Biracial jokes
What’s black, white, and red all over?
An embarrassed biracial guy.
Q. What do you call a biracial kid in a vegetative state?
A. A mixed vegetable.
What do you call a bunch of biracial, retarded kids? The Special Olympics.
Because of all the rampant inbreeding in America, it's not a surprise that Hollywood had to poach models, comedians, and actors from Canada and Australia.
Why can't two Chinese people have a white baby? Because "two wongs don't make a white."
Everything is so racist these days, you can't even say "black paint" anymore.
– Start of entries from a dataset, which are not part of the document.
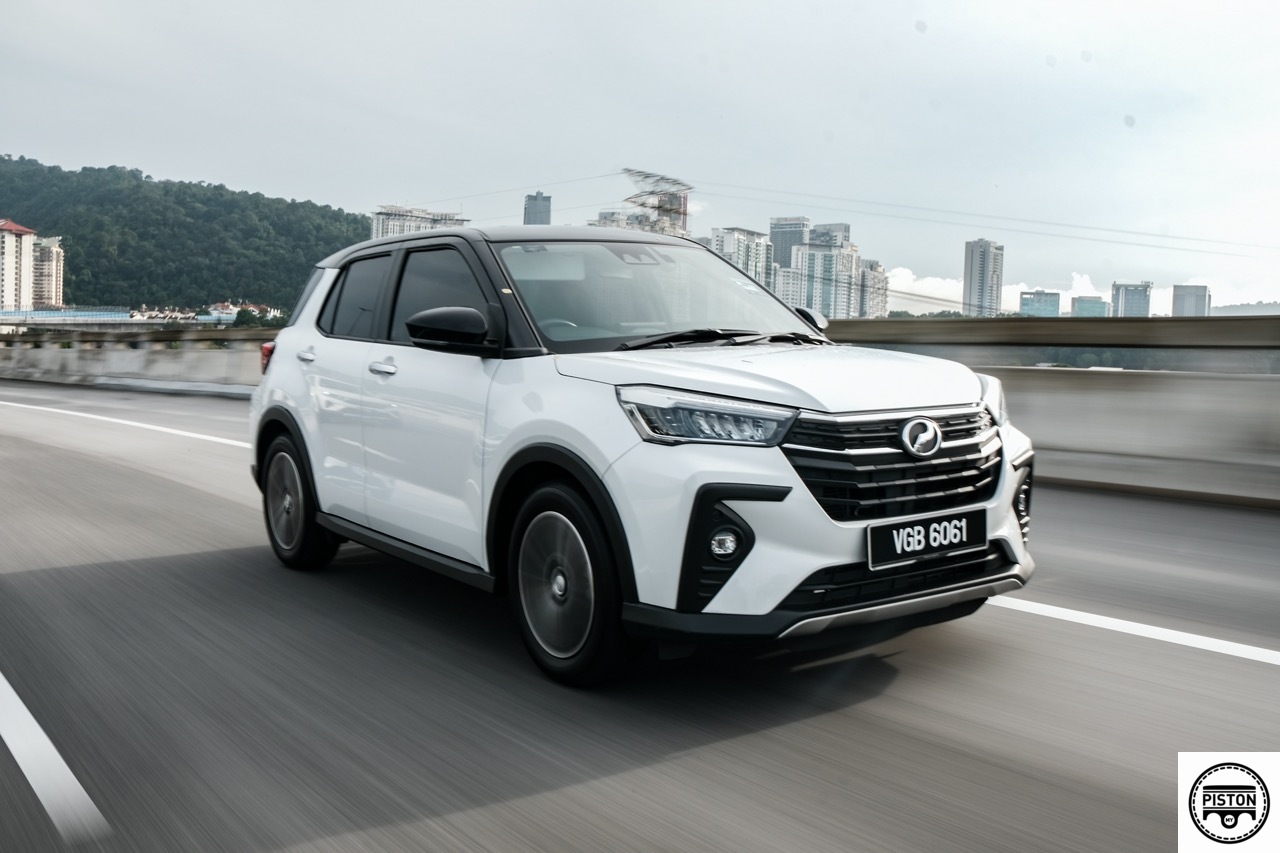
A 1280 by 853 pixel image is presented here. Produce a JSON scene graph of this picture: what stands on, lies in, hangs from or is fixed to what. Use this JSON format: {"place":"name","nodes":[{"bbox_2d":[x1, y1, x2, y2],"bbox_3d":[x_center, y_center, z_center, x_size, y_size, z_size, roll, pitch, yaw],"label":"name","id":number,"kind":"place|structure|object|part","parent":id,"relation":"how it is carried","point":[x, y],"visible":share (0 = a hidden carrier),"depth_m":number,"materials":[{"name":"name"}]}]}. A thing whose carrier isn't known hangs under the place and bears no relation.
{"place":"outdoors","nodes":[
{"label":"outdoors","id":0,"kind":"place"},
{"bbox_2d":[0,219,36,312],"label":"apartment building","id":1,"kind":"structure","parent":0,"point":[6,232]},
{"bbox_2d":[32,236,63,308],"label":"apartment building","id":2,"kind":"structure","parent":0,"point":[53,259],"materials":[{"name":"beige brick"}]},
{"bbox_2d":[0,306,135,322],"label":"building","id":3,"kind":"structure","parent":0,"point":[81,312],"visible":0.65,"materials":[{"name":"blue"}]},
{"bbox_2d":[0,325,269,396],"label":"concrete barrier","id":4,"kind":"structure","parent":0,"point":[108,361],"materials":[{"name":"grey concrete"}]},
{"bbox_2d":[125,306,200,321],"label":"building","id":5,"kind":"structure","parent":0,"point":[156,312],"materials":[{"name":"white"}]},
{"bbox_2d":[0,155,371,312],"label":"wooded hill","id":6,"kind":"structure","parent":0,"point":[71,172],"materials":[{"name":"green plant"}]},
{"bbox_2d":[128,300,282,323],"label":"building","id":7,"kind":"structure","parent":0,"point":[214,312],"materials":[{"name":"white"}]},
{"bbox_2d":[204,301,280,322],"label":"building","id":8,"kind":"structure","parent":0,"point":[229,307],"materials":[{"name":"white"}]},
{"bbox_2d":[369,204,468,239],"label":"apartment building","id":9,"kind":"structure","parent":0,"point":[394,230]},
{"bbox_2d":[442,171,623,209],"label":"power line","id":10,"kind":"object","parent":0,"point":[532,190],"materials":[{"name":"grey metal"}]},
{"bbox_2d":[523,191,551,225],"label":"tower building","id":11,"kind":"structure","parent":0,"point":[547,220],"materials":[{"name":"grey"}]},
{"bbox_2d":[591,209,652,232],"label":"apartment building","id":12,"kind":"structure","parent":0,"point":[599,222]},
{"bbox_2d":[0,0,1279,316],"label":"sky","id":13,"kind":"structure","parent":0,"point":[274,180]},
{"bbox_2d":[0,376,1279,852],"label":"road","id":14,"kind":"structure","parent":0,"point":[604,782],"materials":[{"name":"grey asphalt"}]},
{"bbox_2d":[1,674,109,843],"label":"lane marking","id":15,"kind":"object","parent":14,"relation":"on","point":[56,754],"visible":0.99,"depth_m":3.29,"materials":[{"name":"white paint"}]},
{"bbox_2d":[0,398,255,448],"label":"road line","id":16,"kind":"object","parent":14,"relation":"on","point":[224,441],"visible":0.7,"depth_m":15.73,"materials":[{"name":"white paint"}]},
{"bbox_2d":[239,224,1038,687],"bbox_3d":[-0.216,-0.074,5.248,1.675,1.464,3.807,-3,6,-40],"label":"white car","id":17,"kind":"object","parent":14,"relation":"on","point":[301,386],"visible":0.98,"depth_m":4.10,"materials":[{"name":"metal"}]},
{"label":"taillight","id":18,"kind":"part","parent":17,"relation":"part of","materials":[{"name":"red"}]},
{"label":"wheel","id":19,"kind":"part","parent":17,"relation":"part of","materials":[{"name":"black rubber"}]},
{"label":"door handle","id":20,"kind":"part","parent":17,"relation":"part of","materials":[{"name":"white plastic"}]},
{"label":"window","id":21,"kind":"part","parent":17,"relation":"part of","materials":[{"name":"glass"}]},
{"label":"front door handle","id":22,"kind":"part","parent":17,"relation":"part of","materials":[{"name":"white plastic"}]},
{"label":"front door window","id":23,"kind":"part","parent":17,"relation":"part of","materials":[{"name":"black glass"}]},
{"label":"mirror","id":24,"kind":"part","parent":17,"relation":"part of","materials":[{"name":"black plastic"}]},
{"label":"roof","id":25,"kind":"part","parent":17,"relation":"part of","materials":[{"name":"black metal"}]},
{"label":"wheel","id":26,"kind":"part","parent":17,"relation":"part of","materials":[{"name":"black rubber"}]},
{"label":"windshield","id":27,"kind":"part","parent":17,"relation":"part of","materials":[{"name":"glass"}]},
{"label":"fog light","id":28,"kind":"part","parent":17,"relation":"part of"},
{"label":"wiper blades","id":29,"kind":"part","parent":17,"relation":"part of","materials":[{"name":"black rubber"}]},
{"label":"hood","id":30,"kind":"part","parent":17,"relation":"part of","materials":[{"name":"metal"}]},
{"label":"mirror","id":31,"kind":"part","parent":17,"relation":"part of","materials":[{"name":"plastic"}]},
{"label":"grille","id":32,"kind":"part","parent":17,"relation":"part of","materials":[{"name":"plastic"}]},
{"bbox_2d":[865,507,985,568],"bbox_3d":[0.890,0.343,3.879,0.492,0.145,0.073,-3,6,-40],"label":"license plate","id":33,"kind":"object","parent":17,"relation":"attached to","point":[875,533],"visible":0.97,"depth_m":3.84,"materials":[{"name":"black"}]},
{"bbox_2d":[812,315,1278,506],"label":"concrete barrier","id":34,"kind":"object","parent":14,"relation":"on","point":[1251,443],"visible":0.69,"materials":[{"name":"grey concrete"}]},
{"bbox_2d":[984,592,1279,665],"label":"road marking","id":35,"kind":"object","parent":14,"relation":"on","point":[1115,620],"visible":0.87,"depth_m":4.68,"materials":[{"name":"white paint"}]},
{"bbox_2d":[710,227,772,292],"label":"apartment building","id":36,"kind":"structure","parent":0,"point":[742,237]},
{"bbox_2d":[769,216,808,270],"label":"high-rise building","id":37,"kind":"structure","parent":0,"point":[777,257],"materials":[{"name":"grey"}]},
{"bbox_2d":[785,225,860,316],"label":"apartment building","id":38,"kind":"structure","parent":0,"point":[810,257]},
{"bbox_2d":[809,222,849,247],"label":"high-rise building","id":39,"kind":"structure","parent":0,"point":[835,227],"materials":[{"name":"grey"}]},
{"bbox_2d":[855,258,887,317],"label":"apartment building","id":40,"kind":"structure","parent":0,"point":[877,267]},
{"bbox_2d":[962,238,1003,316],"label":"high-rise building","id":41,"kind":"structure","parent":0,"point":[983,272],"materials":[{"name":"grey concrete"}]},
{"bbox_2d":[1018,290,1060,317],"label":"building","id":42,"kind":"structure","parent":0,"point":[1030,299],"materials":[{"name":"blue glass"}]},
{"bbox_2d":[869,270,1275,316],"label":"cloud","id":43,"kind":"structure","parent":0,"point":[935,284],"materials":[{"name":"white"}]},
{"bbox_2d":[1069,295,1108,317],"label":"building","id":44,"kind":"structure","parent":0,"point":[1080,309],"materials":[{"name":"glass"}]},
{"bbox_2d":[1111,281,1152,317],"label":"building","id":45,"kind":"structure","parent":0,"point":[1133,302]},
{"bbox_2d":[1171,284,1209,317],"label":"building","id":46,"kind":"structure","parent":0,"point":[1181,294],"materials":[{"name":"grey"}]},
{"bbox_2d":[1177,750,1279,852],"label":"logo","id":47,"kind":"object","parent":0,"point":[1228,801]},
{"bbox_2d":[1208,301,1279,316],"label":"distant hill","id":48,"kind":"structure","parent":0,"point":[1236,307],"materials":[{"name":"grey"}]},
{"label":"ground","id":49,"kind":"structure","parent":0},
{"bbox_2d":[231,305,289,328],"label":"tree","id":50,"kind":"object","parent":49,"relation":"on","point":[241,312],"visible":0.48,"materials":[{"name":"green plant"}]},
{"bbox_2d":[620,168,691,235],"label":"transmission tower","id":51,"kind":"structure","parent":49,"relation":"on","point":[660,207],"materials":[{"name":"metal"}]},
{"bbox_2d":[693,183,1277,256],"label":"power line","id":52,"kind":"object","parent":51,"relation":"attached to","point":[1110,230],"visible":0.9,"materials":[{"name":"metal"}]}
]}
You now have to say "Tyrone can you please paint that wall?"
A black boy walks into the kitchen where his mother is baking and accidentally pulls the flour over onto his head. He turns to his mother and says, “Look Mama, I’m a white boy!” His mother smacks him and says, “Go tell your Daddy what you just said!” The boy finds his father and says, “Look Daddy, I’m a white boy!” His Daddy bends him over, spanks him, stands the boy back up, and says, “Now, what do you have to say for yourself?” The boy replies, “I’ve only been a white boy for five minutes and I already hate you black people!”
A lot of people claim that white privilege does not exist. Well, how the hell do you explain Michael Jackson not being charged for raping children, despite ample evidence?